New rules coming into force on 29 June 2026 will make licence downgrades in early childhood education harder to apply.
The change is driven by a claim that the Ministry of Education relies too heavily on provisional and suspended licences to address non-compliance.
That claim formed the basis of the advice presented to, and accepted by, Cabinet, which was told that the current system penalises services too readily, even for minor breaches.
Yet a decade of data collected by the Office of Early Childhood Education shows no evidence that provisional licences have been used lightly or without clear justification. If anything, the opposite concern sometimes arises.

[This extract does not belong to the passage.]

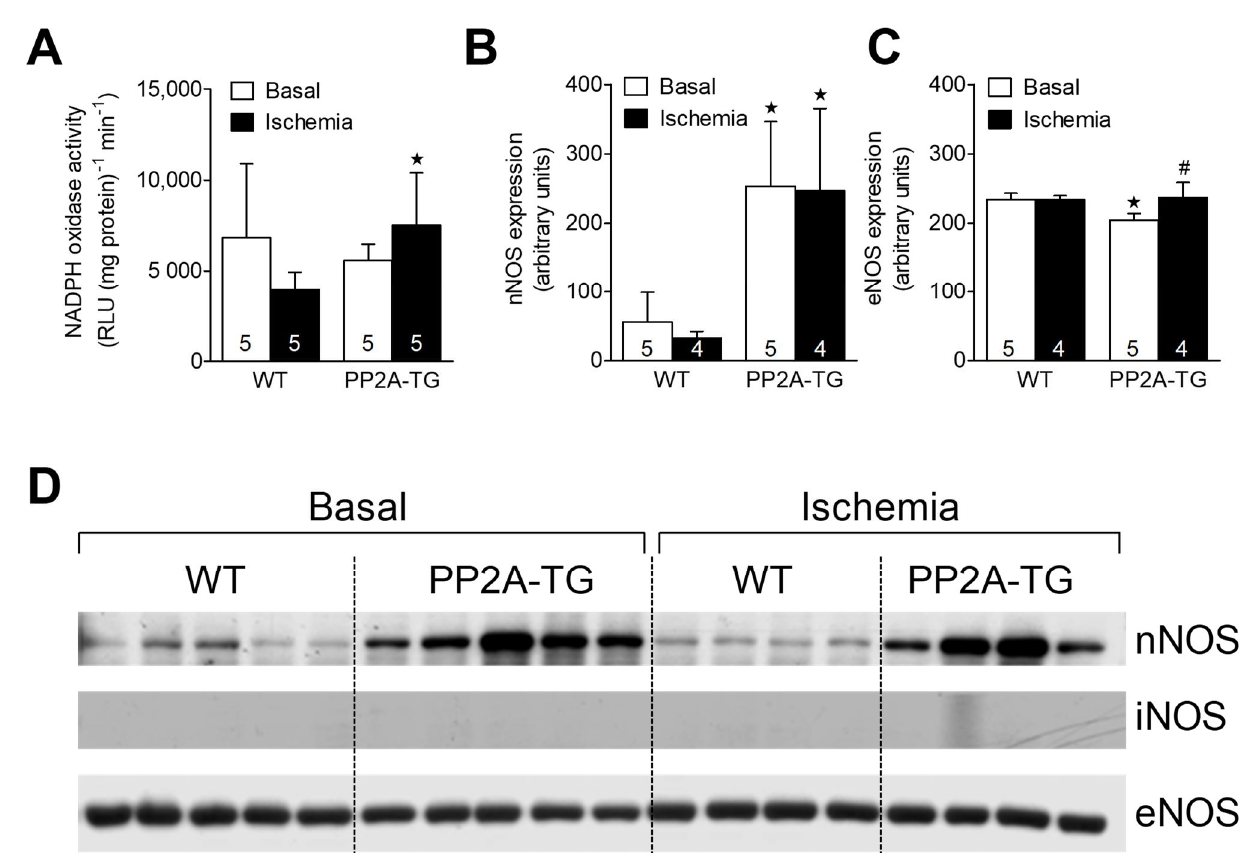
Figure 7. The cardiac activity of NADPH oxidase is plotted in ( A ). Western blot data for the expression of neuronal ( B ) and endothelial ( C ) nitric oxidase synthase (nNOS and eNOS) in the hearts from WT and PP2A-TG are plotted. The open bars indicate basal perfusion conditions and filled bars indicate values at the end of the ischemia. Original nitrocellulose membranes are shown in ( D ) for expression of nNOS (upper tracing) or eNOS (lower tracing), before ischemia (basal, left-hand side) and after 120 min of ischemia (right-hand side). The inducible NOS (iNOS) was not detectable by Western blotting (middle tracing). In the supplementary Figure S7, the corresponding fast green stained membranes are shown to demonstrate equal protein loading. The data for nNOS and eNOS are summarized as means and SD for 4–5 hearts and are presented in bar diagrams in ( B and C ). ★ p < 0.05 vs. WT, # p < 0.05 vs. basal conditions.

Recent cases in which the Ministry chose not to take licensing action at all include serious health and safety incidents such as:
– children were burned on a water slide due to the use of a corrosive substance and taken to hospital by ambulance
– a child was left alone and locked in the centre’s van for nearly an hour and was only taken out after a parent arriving at the centre heard screaming and saw movement in the van
– a man twice entered a centre’s playground unnoticed, abducting a child on his second attempt and intending to sexually assault her.
Such examples raise a legitimate question: has the regulatory response, at times, been too lenient rather than overly punitive.
To understand the basis for the Ministry for Regulation’s claim of over reliance on provisional licensing, we asked it to provide the evidence underpinning its conclusion.
The material supplied does not substantiate the claim.